INDIVIDUAL | Inducted 1991 [Now Deceased]

A retired attorney, Renee Hanover‘s entire life has involved a blend of skills and causes. As an unflagging advocate for the rights and welfare of lesbians and gay males, she has used and taught us lessons derived from a history of labor organizing, leftist politics, feminism, cultural self affirmation, brotherhood, advocacy of racial justice, and being a lawyer. Her most important contributions have consisted of bringing an analytical approach, combined with passionate commitment, whenever issues affecting gay and lesbian persons were under discussion.

A well-known attorney who often provided her services pro bono, she has long been a high-visibility advocate for lesbian and gay rights. She has worked for civil rights legislation of all kinds and has vigorously opposed all forms of discrimination in the law and in the community. In 2000, she moved to Los Angeles, where she now lives at age 77.

She has also been an invaluable organizer of efforts to address specific community problems. Without employing mere rhetoric, she has always pointed out connections between lesbian or gay issues and other social phenomena, and, by bridging a practice and theory gap between lesbian and gay activism and other social change movements, she has been a living argument against ghettoization.

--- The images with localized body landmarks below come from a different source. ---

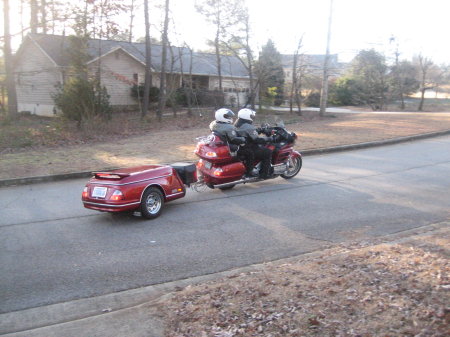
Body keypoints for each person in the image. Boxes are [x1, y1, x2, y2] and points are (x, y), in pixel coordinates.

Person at [234, 108, 273, 179]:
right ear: (246, 116)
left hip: (240, 147)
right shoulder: (248, 126)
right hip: (249, 147)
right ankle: (264, 174)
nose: (252, 118)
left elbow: (248, 133)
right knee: (268, 152)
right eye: (251, 116)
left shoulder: (237, 123)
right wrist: (269, 139)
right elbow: (257, 139)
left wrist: (259, 130)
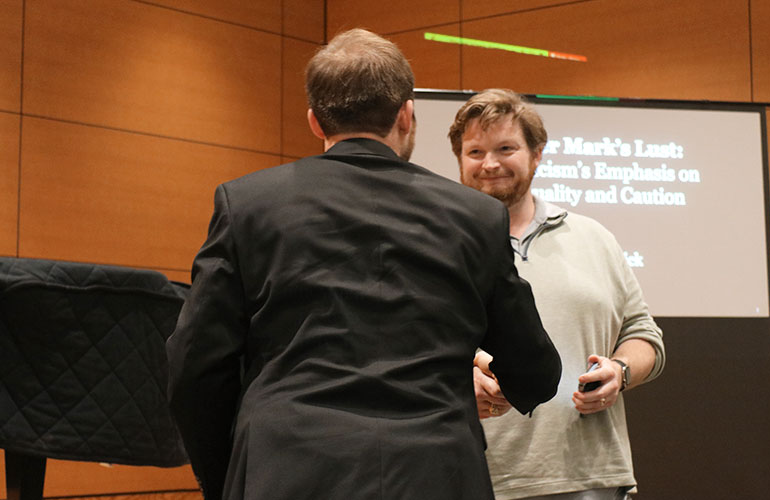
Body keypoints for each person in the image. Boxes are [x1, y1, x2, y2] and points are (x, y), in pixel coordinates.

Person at [166, 33, 562, 500]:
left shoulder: (249, 204)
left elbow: (194, 366)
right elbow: (535, 372)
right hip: (435, 474)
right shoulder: (474, 217)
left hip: (285, 471)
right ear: (406, 115)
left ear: (316, 122)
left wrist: (232, 476)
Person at [449, 88, 665, 500]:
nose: (490, 163)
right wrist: (456, 383)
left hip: (589, 479)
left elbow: (644, 335)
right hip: (470, 477)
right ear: (460, 160)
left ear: (537, 153)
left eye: (506, 147)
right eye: (475, 151)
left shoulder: (594, 238)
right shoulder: (436, 245)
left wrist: (619, 372)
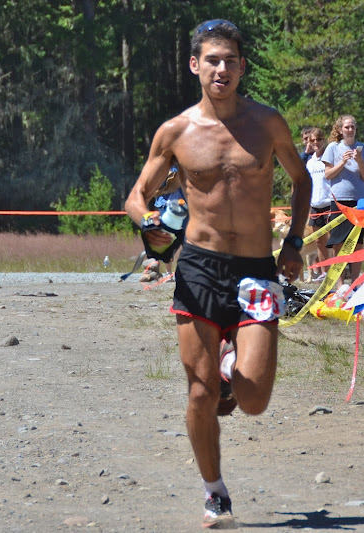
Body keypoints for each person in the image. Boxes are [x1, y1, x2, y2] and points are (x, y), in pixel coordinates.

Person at [125, 19, 311, 528]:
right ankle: (215, 493)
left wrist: (293, 241)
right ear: (195, 65)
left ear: (242, 66)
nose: (221, 69)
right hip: (200, 269)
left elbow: (301, 178)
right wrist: (154, 229)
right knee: (200, 394)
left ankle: (234, 372)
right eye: (212, 60)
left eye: (230, 60)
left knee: (252, 400)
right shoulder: (177, 131)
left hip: (256, 267)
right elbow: (136, 198)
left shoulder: (268, 124)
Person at [322, 115, 364, 288]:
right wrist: (343, 161)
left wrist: (359, 161)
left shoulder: (361, 147)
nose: (350, 130)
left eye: (352, 126)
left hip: (359, 201)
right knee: (338, 243)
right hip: (339, 201)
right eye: (347, 127)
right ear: (340, 129)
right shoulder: (333, 147)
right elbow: (327, 175)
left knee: (358, 244)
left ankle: (354, 284)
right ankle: (340, 286)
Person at [306, 128, 331, 282]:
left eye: (319, 139)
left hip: (329, 203)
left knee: (334, 240)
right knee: (319, 240)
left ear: (324, 140)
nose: (316, 142)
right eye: (313, 140)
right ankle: (324, 272)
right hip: (315, 205)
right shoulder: (310, 162)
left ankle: (337, 273)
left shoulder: (330, 157)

Hanover has embodied gay and lesbian pride and visibility every time she appeared in court or negotiated on behalf of a gay or lesbian client, and every time she testified or lobbied knowledgeably in policy making settings. All this advocacy was unpaid, and even her law practice was often pro-bono. Her ability to motivate others and to size them up accurately has been of great aid to her own and others’ advocacy efforts.

Hanover’s 40 years of involvement in Chicago’s gay and lesbian and wider communities read like a phone book of activism the list of affiliations requires seven single-spaced pages. Among her organizational affiliations have been: ACTUP/Chicago, Alliance to End Repression, American Civil Liberties Union, American Friends Service Committee, Aspira, Beckman House, Chicago Area Draft Resisters, Chicago Area Military Project, Chicago Committee on Gay People and the Law, Chicago Committee to Defend the Bill of Rights, Chicago Gay Alliance, Chicago Gay Liberation Front, Chicago House, Chicago Lesbians Emerging Against Racism, Chicago Lawyers Committee to End the War in Vietnam, Chicago Legal Defense Committee, Chicago Lesbian Liberation, Chicago Lesbian/Women’s Community Cancer Health Project, Chicago Women Against Rape, Chicago Women in Broadcasting, Chicago Women’s Liberation Union, Citizens’ Committee for Gay Rights, Daughters of Bilitis, Feminist Writers Guild, Frank M. Rodde Memorial Building Fund, Gay and Lesbian Coalition of Metropolitan Chicago, Gray Panthers, Havurat Achayot, Illinois Gay and Lesbian Task Force, Independent Voters of Illinois, Jane Addams Center Senior Caucus, Kenwood Oakland Community Organization, Latino Institute, Legacy, Lesbians in the Law, Mattachine Midwest, Midwest Women’s Legal Group, NAMES Project, National Coalition of Jewish Women, National Lawyers Guild, National Women’s Political Caucus, Radical Lesbians, SAGE (Senior Action in a Gay Environment), Southside Rape Action Project, Tavern Guild of Chicago, United Auto Workers, Voters for Peace, White Crane Senior Health Center, WICCA (Women in Crisis Can Act), Women Employed, Women for Women, The Women’s Center, and the YWCA.

Please note: this information has not been updated since the time of the member’s induction.